La chiamano Guerra Fredda. È l’unico conflitto di questo mondo che non fa vittime, che non implica l’uso di armi. Basta averle. Mi ricorda un po’ l’entrata in vigore delle nuove leggi sull’autocertificazione: finché tutto va bene, ognuno può dire all’altro “io sono più figo!”. Un’invidia del pene a livello planetario.

Tuttavia ormai la Russia sa che i suoi aerei “tirati fuori dalla naftalina” sono un po’ datati, quindi ha trasformato la Guerra Fredda in una Guerra Tiepidina, raffreddata solo dalle ventoline che ci sono nei computer. Visto che militarmente non è troppo presa in considerazione, la battaglia si è spostata sui bit. Il noto portale Slashdot ha infatti dichiarato che l’attacco che ha messo in ginocchio Skype, il più celebre prodotto di telefonia via internet, proveniva dalla Russia. Nel suo articolo inserisce anche un link a un fantomatico sito russo contenente il codice in Perl dell’exploit.

Ora anche l’India e il Giappone sono in fieri con un’alleanza che contrasti quella di Russia e Cina, che a sua volta contrasta la Nato. Purtroppo non è Risiko, quindi bisogna stare attenti: gli indiani sono i migliori hacker del mondo!

La famiglia

Mulino Bianco

Ormai anche i manager del Mulino Bianco devono aggiornarsi. Il topos della famiglia perfetta rappresentata dagli spot anni Ottanta non vende più. Per rendersene conto è sufficiente analizzare le famiglie di quei politici che di famiglia se ne intendono. Quelli che tanto inneggiano ai valori cristiani e si fanno loro portavoce. Quelli che li sbandierano durante i gay-pride, nascondendosi dietro l’ignoranza loro e di quelli che li ascoltano.

Sul nuovo numero di Novella 2000, benché con meno evidenza della nuova love story di George Clooney, viene segnalato che Marco Follini ha ceduto ai piaceri della solitudine. Dopo aver lasciato il suo partito, ora lascia anche sua moglie. Tra qualche anno lo troveremo in cima a una montagna a fare l’eremita.

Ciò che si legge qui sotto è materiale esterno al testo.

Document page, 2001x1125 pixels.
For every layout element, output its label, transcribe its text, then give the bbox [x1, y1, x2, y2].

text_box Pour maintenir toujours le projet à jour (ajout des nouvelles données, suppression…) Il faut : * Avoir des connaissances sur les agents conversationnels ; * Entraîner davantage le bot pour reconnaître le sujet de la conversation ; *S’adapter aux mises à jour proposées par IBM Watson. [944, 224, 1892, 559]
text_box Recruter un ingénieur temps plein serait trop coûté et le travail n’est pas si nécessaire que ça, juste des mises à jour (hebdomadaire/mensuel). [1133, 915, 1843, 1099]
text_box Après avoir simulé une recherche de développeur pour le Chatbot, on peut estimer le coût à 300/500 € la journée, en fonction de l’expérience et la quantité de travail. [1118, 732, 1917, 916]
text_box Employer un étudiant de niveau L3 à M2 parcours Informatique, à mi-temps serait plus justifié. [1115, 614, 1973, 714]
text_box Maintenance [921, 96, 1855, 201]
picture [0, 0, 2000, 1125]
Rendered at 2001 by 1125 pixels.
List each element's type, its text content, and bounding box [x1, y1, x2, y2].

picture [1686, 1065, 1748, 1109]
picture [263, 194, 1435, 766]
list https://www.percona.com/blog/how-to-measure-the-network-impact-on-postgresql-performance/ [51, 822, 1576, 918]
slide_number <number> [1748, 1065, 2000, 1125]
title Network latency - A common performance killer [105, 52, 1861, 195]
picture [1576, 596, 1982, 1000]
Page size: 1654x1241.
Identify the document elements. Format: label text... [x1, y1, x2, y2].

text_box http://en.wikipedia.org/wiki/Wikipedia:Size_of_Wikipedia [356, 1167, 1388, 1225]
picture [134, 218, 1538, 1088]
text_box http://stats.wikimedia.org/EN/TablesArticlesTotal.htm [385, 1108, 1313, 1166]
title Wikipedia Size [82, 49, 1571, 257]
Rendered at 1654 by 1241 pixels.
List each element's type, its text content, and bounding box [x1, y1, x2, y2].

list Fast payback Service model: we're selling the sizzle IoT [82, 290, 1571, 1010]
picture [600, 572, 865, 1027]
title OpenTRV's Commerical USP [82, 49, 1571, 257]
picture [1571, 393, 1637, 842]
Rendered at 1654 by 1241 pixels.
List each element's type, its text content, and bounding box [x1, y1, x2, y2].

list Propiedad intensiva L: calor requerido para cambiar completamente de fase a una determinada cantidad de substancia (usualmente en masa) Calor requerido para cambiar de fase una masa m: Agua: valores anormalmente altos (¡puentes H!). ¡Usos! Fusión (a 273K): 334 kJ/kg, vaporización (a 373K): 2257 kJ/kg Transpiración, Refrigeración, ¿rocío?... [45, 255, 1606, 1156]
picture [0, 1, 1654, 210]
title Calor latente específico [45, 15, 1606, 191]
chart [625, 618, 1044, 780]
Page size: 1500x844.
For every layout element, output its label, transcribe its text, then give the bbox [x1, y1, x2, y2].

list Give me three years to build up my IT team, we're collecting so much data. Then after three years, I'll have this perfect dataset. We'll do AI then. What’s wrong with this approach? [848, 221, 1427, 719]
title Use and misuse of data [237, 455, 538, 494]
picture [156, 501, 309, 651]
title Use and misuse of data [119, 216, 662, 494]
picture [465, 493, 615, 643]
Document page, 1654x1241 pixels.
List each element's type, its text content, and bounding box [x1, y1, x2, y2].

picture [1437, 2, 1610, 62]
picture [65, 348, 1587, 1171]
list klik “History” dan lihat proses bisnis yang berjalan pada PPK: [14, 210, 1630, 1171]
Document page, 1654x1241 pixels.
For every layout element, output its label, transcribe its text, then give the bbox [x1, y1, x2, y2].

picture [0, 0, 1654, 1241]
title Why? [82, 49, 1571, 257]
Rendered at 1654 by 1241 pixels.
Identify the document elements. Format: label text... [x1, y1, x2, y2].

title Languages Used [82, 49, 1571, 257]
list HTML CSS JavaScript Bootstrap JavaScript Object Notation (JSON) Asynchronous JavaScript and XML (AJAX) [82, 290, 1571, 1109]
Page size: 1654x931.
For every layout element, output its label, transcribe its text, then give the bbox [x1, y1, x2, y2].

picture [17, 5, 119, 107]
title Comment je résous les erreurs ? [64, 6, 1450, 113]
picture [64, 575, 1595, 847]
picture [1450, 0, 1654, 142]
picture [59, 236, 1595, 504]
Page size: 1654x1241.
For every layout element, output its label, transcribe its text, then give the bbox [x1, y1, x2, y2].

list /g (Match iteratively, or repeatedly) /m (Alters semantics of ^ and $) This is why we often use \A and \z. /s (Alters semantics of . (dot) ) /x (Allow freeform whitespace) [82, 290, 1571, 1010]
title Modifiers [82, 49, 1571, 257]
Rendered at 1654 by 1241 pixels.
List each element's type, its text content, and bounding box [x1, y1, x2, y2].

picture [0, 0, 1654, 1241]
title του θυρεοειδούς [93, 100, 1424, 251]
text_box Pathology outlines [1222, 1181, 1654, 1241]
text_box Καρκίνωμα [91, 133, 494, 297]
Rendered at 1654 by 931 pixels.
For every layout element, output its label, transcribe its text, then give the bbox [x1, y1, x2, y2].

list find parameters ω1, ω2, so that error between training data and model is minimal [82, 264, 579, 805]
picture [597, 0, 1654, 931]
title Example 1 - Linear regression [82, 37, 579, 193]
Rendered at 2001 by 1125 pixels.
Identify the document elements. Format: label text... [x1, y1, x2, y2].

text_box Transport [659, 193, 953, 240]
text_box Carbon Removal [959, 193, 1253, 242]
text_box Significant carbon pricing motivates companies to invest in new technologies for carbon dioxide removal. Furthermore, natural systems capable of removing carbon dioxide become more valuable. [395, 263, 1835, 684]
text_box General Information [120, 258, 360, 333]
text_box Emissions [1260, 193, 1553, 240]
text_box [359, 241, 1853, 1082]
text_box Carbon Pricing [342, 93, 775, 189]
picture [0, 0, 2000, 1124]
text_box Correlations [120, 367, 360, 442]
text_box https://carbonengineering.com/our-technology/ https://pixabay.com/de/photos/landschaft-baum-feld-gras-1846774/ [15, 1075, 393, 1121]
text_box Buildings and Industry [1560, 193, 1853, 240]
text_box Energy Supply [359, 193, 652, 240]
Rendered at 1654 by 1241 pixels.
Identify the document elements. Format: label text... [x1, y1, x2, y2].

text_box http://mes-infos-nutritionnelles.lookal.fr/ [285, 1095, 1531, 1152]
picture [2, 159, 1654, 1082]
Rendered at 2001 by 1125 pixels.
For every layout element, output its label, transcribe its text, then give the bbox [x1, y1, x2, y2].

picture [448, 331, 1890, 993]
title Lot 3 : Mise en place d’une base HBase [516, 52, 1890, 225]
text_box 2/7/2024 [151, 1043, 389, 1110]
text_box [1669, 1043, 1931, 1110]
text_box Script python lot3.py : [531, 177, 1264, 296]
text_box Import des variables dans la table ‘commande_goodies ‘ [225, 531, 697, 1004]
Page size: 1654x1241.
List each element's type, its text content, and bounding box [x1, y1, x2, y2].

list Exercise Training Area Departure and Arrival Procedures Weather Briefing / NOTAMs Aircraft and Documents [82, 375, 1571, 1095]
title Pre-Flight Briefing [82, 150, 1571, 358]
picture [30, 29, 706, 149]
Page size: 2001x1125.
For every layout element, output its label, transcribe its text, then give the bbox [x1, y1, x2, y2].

Ma lui è solo il primo di una lunga lista: Gianfranco Fini, ad esempio, si è separato dalla moglie e dai “valori intaccabili della famiglia” qualche mese fa; una scelta “dolorosa”, per sua stessa ammissione.

C’è poi chi vuole strafare e di famiglie ne ha due: ne sono illustri esempi il leader UDC Pier Ferdinando Casini e l’ormai ultrasettantenne Silvio Berlusconi, sempre in prima linea nella lotta contro i Pacs, i Dico, e tutti i nomignoli assurdi con cui l’attuale governo tenta di nascondere il matrimonio tra persone dello stesso sesso. Altro che “il triangolo no, non l’avevo considerato”: il triangolo sì, perché two is megl che one, purché del sesso opposto, sia ben chiaro.

Per finire con una nota positiva, se i valori della Famiglia Mulino Bianco si perdono nella notte dei tempi, c’è ancora chi si limia a credere al Mulino Bianco lasciando da parte la Famiglia. Il suo nome è Enrico Emilio, e sul suo sito ha raccolto quasi 100 sorpresine che si trovavano nelle merendine Mulino Bianco degli anni Ottanta nella mitica scatoletta fiammiferi-style.